CAPÍTULO 12
WISTY
Quizá aquello fuera la cosa más extraña que nos había ocurrido hasta ese momento. Otro misterio metido dentro de un misterio envuelto en otro misterio.
Apenas recuerdo nada. Por lo menos, nada después de decirle a Whit que mirara la pantalla donde estaba Celia. De repente, me había convertido en una figura de dos dimensiones en mitad de la plaza, con la cabeza dando vueltas.
Me vuelvo para descubrir a Whit en un estado similar, salvo por el hecho de que él se sujeta la cabeza con ambas manos y está sollozando. No hay nada peor que ver a tu hermano mayor llorando. Excepto ver así a tus padres, quizá.
Trepo hasta él y lo abrazo mientras él me cuenta lo que ha sucedido. Es una explicación bastante incoherente, pero una cosa está clara: Celia dijo que teníamos que entregarnos. «Muy buena, Celia. Ya me lo pensaré. Pero primero vamos a examinar tu relación con el Nuevo Orden, una vez más. ¿Cómo has acabado dentro del panel de propaganda?».
—No vamos a entregarnos —le digo a Whit con resolución—. Es un montaje. El N.O. va a la desesperada.
—¡Es un truco! —responde él indignado, súbitamente rehecho—. Lo sabía. No era Celia la que hablaba. No puede haber sido ella. Vamos a destruir este régimen, y no podemos hacerlo si estamos presos. O muertos.
Me pongo en pie.
—¡Caramba! —digo, sacudiéndome el polvo—. ¿Un arrebato de testosterona?
Whit se las arregla para sonreír ante mi lamentable chiste, y de repente me sorprende con un placaje de broma, desde el hombro hasta la cintura.
—¡Sí! ¡Nos los vamos a cargar! —grita.
—¡Yuju! —responde un coro de vocecillas. ¿Y ahora qué?
Nos damos la vuelta y vemos a una populosa banda de granujillas sacando la cabeza hacia la carretera desde los carteles que cubren una tienda de videojuegos.
—¿Quiénes sois? —pregunto, boquiabierta. No parecen tan asustados como para querer pasar inadvertidos, pero tampoco tan confiados como para ponerse a nuestro alcance.
Un muchachito de cabellos rubios increíblemente enmarañados da un paso al frente.
—¿Sois gente normal? —pregunta. No puede tener más de diez años.
—Si te refieres a que el Nuevo Orden no nos ha lavado el cerebro, sí —respondo—. Somos normales. ¿Dónde están tus padres?
—Se fueron. No sabemos adónde. Se los llevaron.
—¿Se los llevaron?
—Los soldados los metieron en camiones y se los llevaron —dice. Algunos de los niños más pequeños se frotan los ojos llenos de lágrimas.
Un fogonazo de emoción cruza el rostro de Whit.

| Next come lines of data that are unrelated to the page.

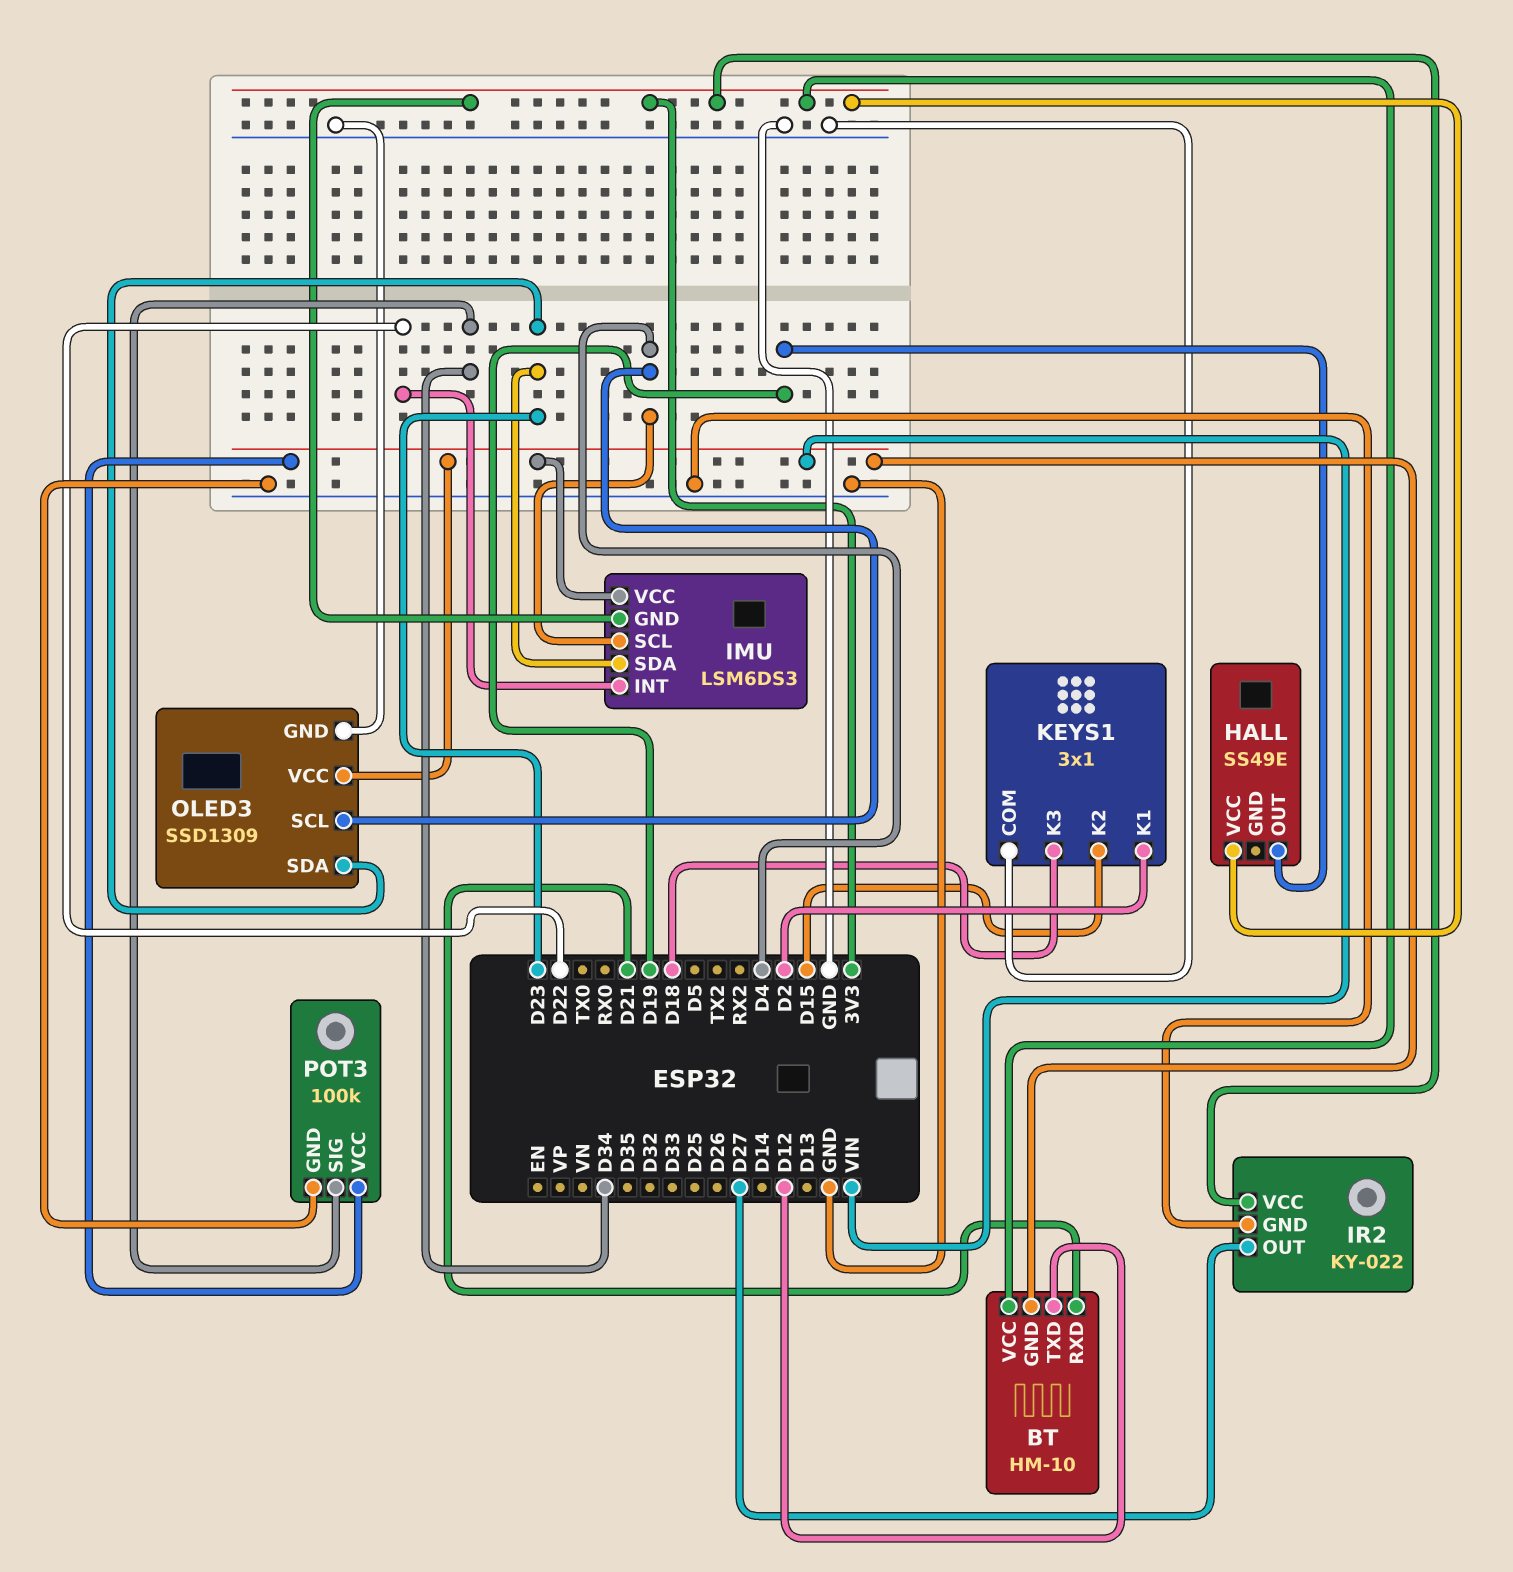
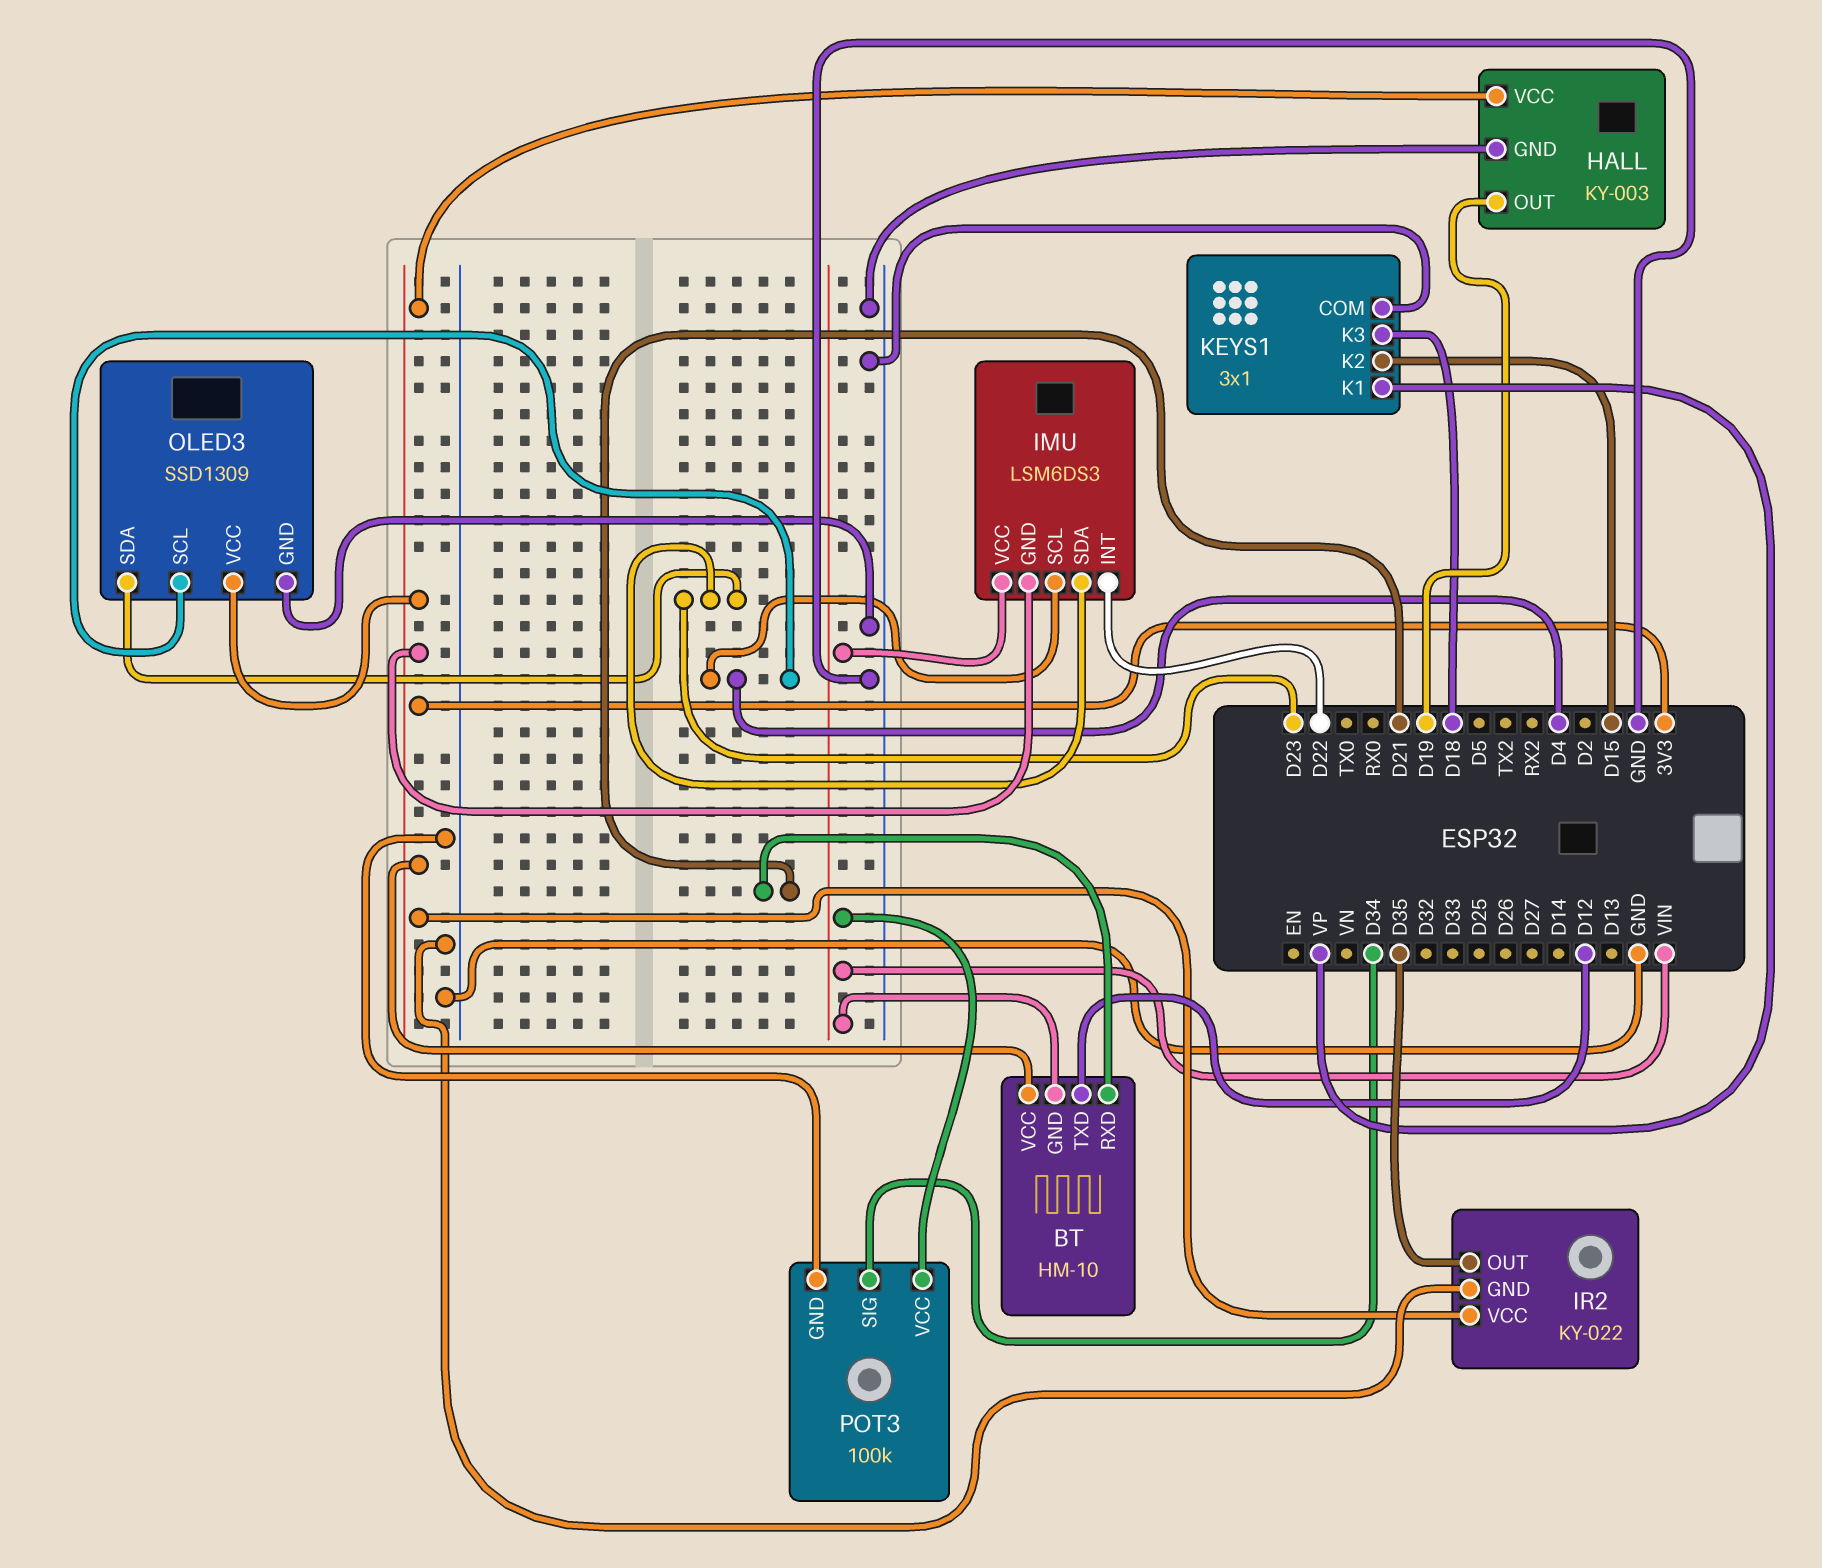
HALL: SS49E -> KY-003
HALL pin GND: none -> GND
IR2 pin OUT: D27 -> D35
KEYS1 pin K1: D2 -> VP
OLED3 pin VCC: VIN -> 3V3

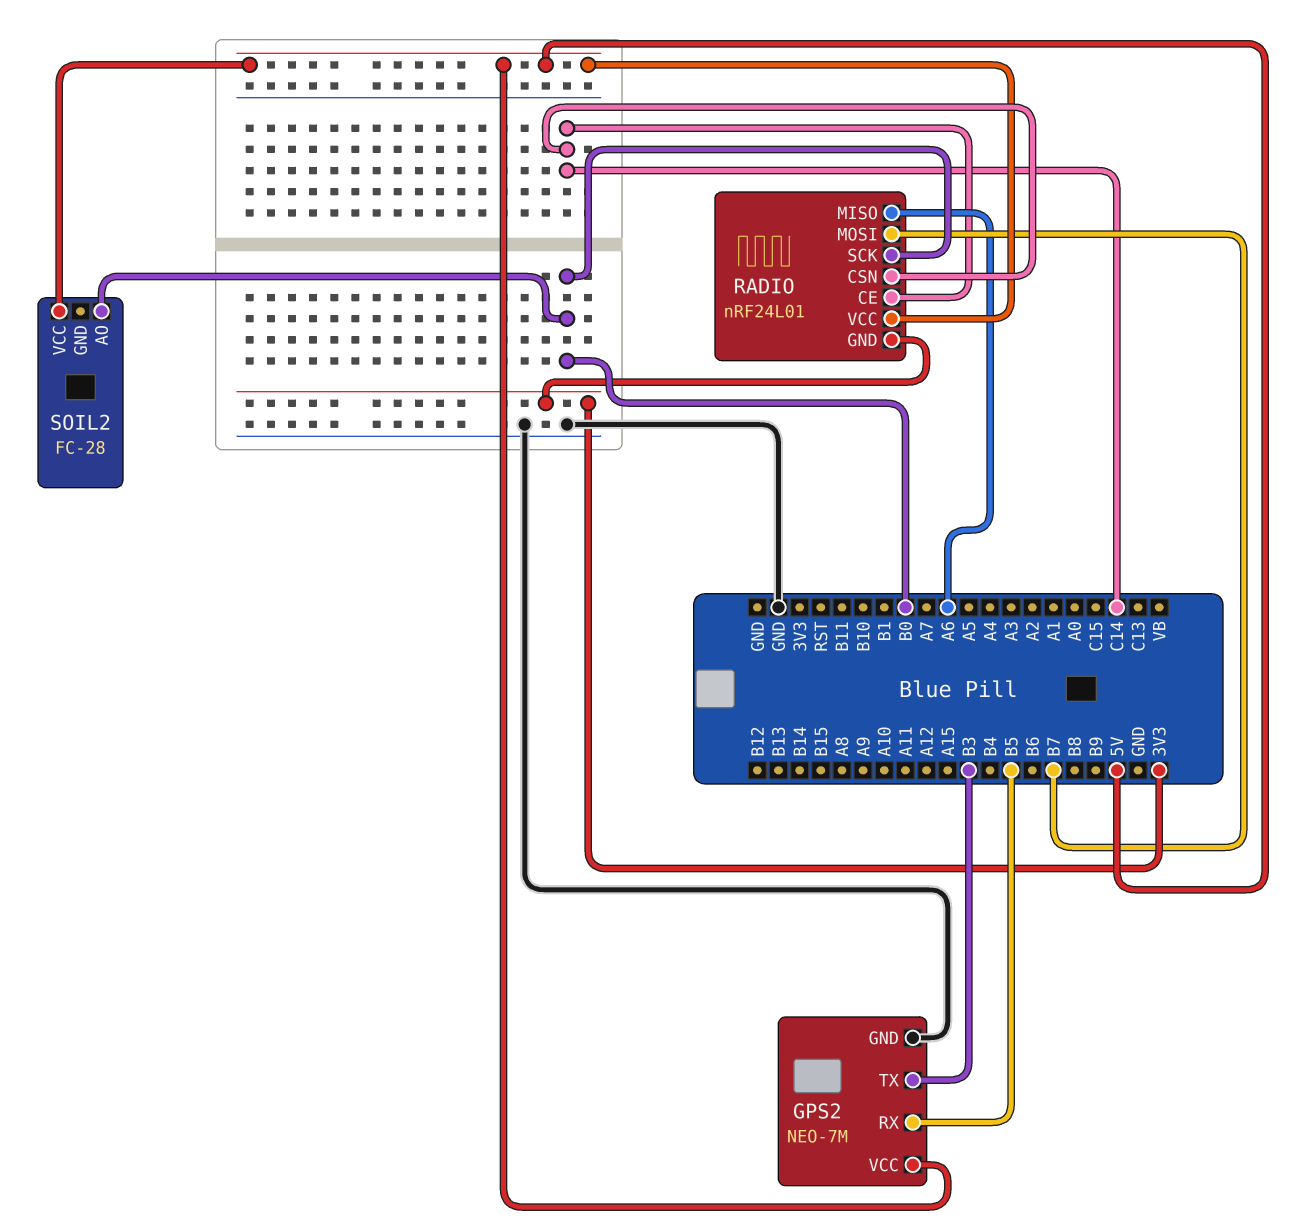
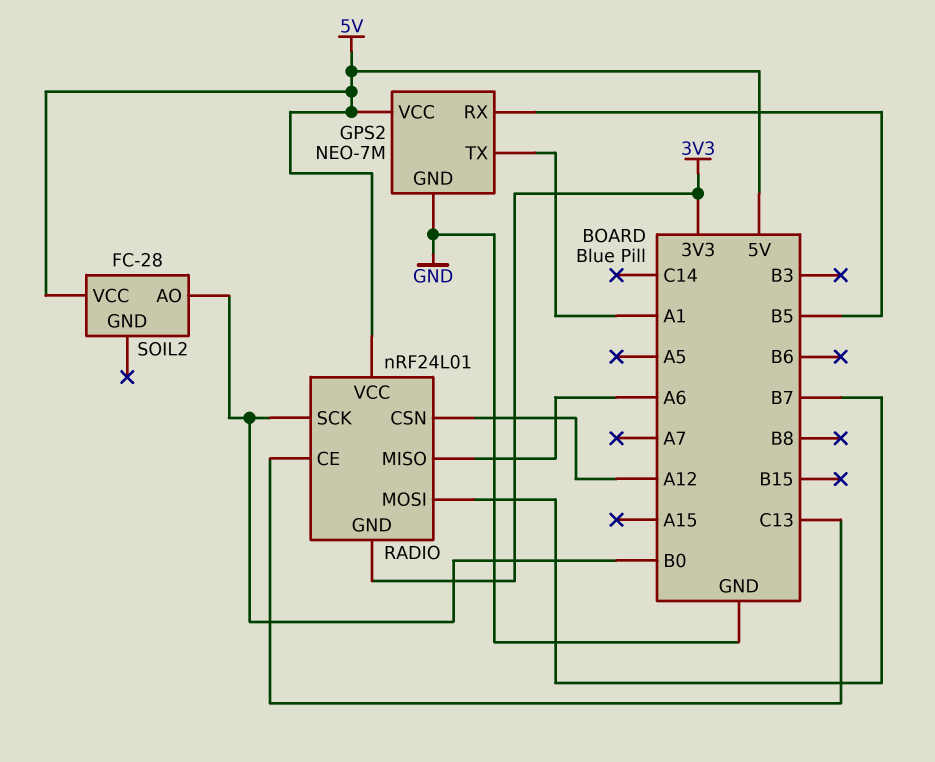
GPS2 pin TX: B3 -> A1
RADIO pin CE: C14 -> C13
RADIO pin CSN: C14 -> A12

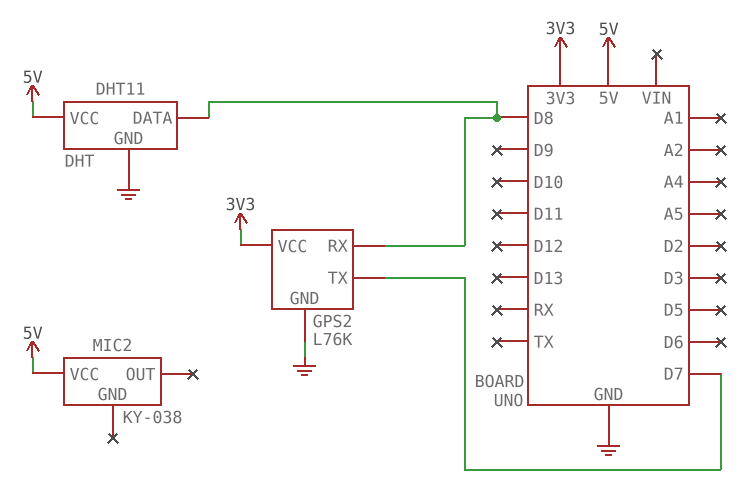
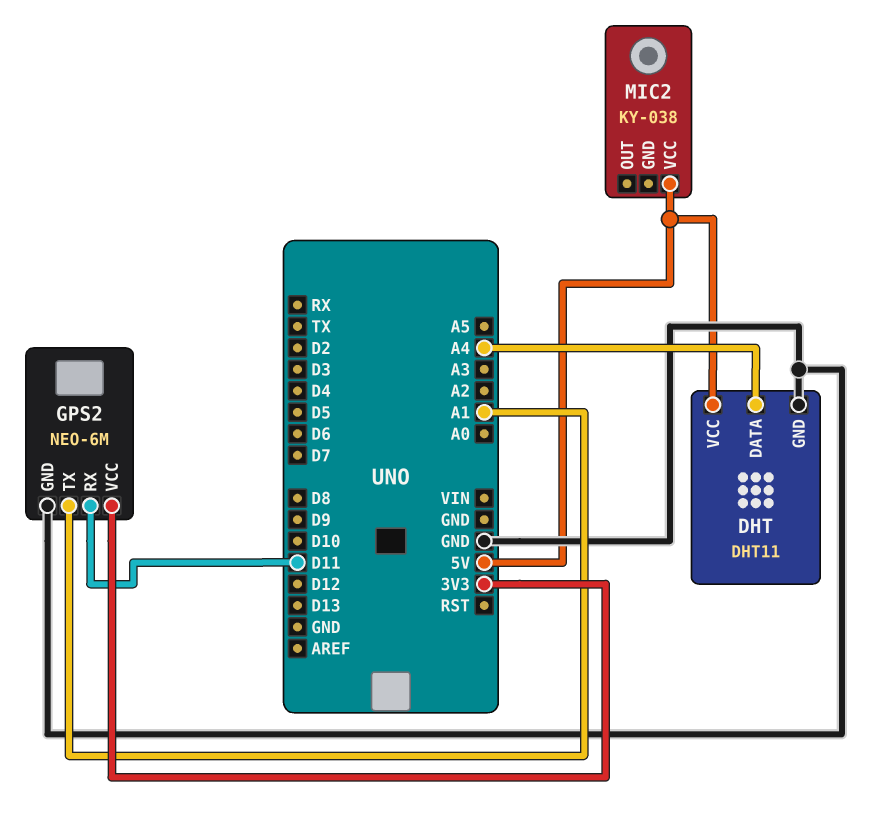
DHT pin DATA: D8 -> A4
GPS2: L76K -> NEO-6M
GPS2 pin RX: D8 -> D11
GPS2 pin TX: D7 -> A1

Simpatía, empatía, llamadlo como queráis. Mi hermano no es exactamente un blando, excepto cuando debe serlo. Se quita la mochila y la deja en el suelo frente a él. A continuación, pone las manos sobre ella, con los ojos cerrados.
Y entonces, lo más surrealista de todo, un cachorrito y dos gatitos asoman sus cabezas fuera de la mochila.
La tristeza de los niños se convierte en asombro y risas cuando el perrito y los gatitos salen de la mochila correteando. Los niños que no llegan a acariciar a los animalitos miran maravillados en dirección a Whit. Francamente, yo también.
—¡Guau! —exclamo.
Luego se tira del cuello de la camisa y saca una bandada de palomas blancas que se eleva hacia el cielo. Y después, ¡puaj!, estornuda y una nube de abejas amarillas sale de su nariz y vuela detrás de las palomas. Los niños se ponen a reír, casi histéricos.
—¿Dónde has aprendido estos trucos de feria? —pregunto a Whit—. Genial. Te estás convirtiendo en un mago bastante impresionante.
Se encoge de hombros.
—Pensé que ya me tocaba hacer algo bonito por alguien, en lugar de preocuparme todo el tiempo por nosotros —responde, y se vuelve a los alborozados críos—. Chavales, ¿queréis venir con nosotros?
Caramba. Las cosas que pasan cuando menos te lo esperas. De repente, mi hermano se ha convertido en el señor don Whitford «Oenegé» Allgood.
—¿Lo próximo será abrir un comedor de beneficencia? —le pregunto con una gran sonrisa.
—Tal vez —responde—. ¿Por qué no?
Y entonces, mi hermano conjura una marmita de sopa de tomate caliente, con boles y cucharas, y esta vez hay bastante para todos.